=== Provided records ===

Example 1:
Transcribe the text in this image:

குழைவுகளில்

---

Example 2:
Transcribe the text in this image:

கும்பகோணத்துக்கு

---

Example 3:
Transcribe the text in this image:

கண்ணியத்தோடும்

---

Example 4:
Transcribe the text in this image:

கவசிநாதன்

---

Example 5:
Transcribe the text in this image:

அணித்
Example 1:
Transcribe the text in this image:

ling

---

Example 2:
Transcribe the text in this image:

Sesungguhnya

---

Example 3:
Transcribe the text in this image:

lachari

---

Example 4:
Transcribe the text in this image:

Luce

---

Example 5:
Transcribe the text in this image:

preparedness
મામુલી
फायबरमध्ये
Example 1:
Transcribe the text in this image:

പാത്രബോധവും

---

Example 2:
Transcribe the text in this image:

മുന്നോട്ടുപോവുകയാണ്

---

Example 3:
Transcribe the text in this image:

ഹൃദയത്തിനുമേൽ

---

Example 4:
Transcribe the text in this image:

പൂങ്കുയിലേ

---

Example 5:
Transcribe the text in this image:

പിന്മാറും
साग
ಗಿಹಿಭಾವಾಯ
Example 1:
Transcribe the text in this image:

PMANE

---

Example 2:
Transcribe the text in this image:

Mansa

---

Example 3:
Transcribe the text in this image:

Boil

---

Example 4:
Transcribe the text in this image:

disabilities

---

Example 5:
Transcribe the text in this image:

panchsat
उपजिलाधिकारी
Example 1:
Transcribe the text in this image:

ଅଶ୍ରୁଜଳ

===

● The problem
Give every entry back exactly as it was written above.

● Final answer
Example 1:
Transcribe the text in this image:

குழைவுகளில்

---

Example 2:
Transcribe the text in this image:

கும்பகோணத்துக்கு

---

Example 3:
Transcribe the text in this image:

கண்ணியத்தோடும்

---

Example 4:
Transcribe the text in this image:

கவசிநாதன்

---

Example 5:
Transcribe the text in this image:

அணித்
Example 1:
Transcribe the text in this image:

ling

---

Example 2:
Transcribe the text in this image:

Sesungguhnya

---

Example 3:
Transcribe the text in this image:

lachari

---

Example 4:
Transcribe the text in this image:

Luce

---

Example 5:
Transcribe the text in this image:

preparedness
મામુલી
फायबरमध्ये
Example 1:
Transcribe the text in this image:

പാത്രബോധവും

---

Example 2:
Transcribe the text in this image:

മുന്നോട്ടുപോവുകയാണ്

---

Example 3:
Transcribe the text in this image:

ഹൃദയത്തിനുമേൽ

---

Example 4:
Transcribe the text in this image:

പൂങ്കുയിലേ

---

Example 5:
Transcribe the text in this image:

പിന്മാറും
साग
ಗಿಹಿಭಾವಾಯ
Example 1:
Transcribe the text in this image:

PMANE

---

Example 2:
Transcribe the text in this image:

Mansa

---

Example 3:
Transcribe the text in this image:

Boil

---

Example 4:
Transcribe the text in this image:

disabilities

---

Example 5:
Transcribe the text in this image:

panchsat
उपजिलाधिकारी
Example 1:
Transcribe the text in this image:

ଅଶ୍ରୁଜଳ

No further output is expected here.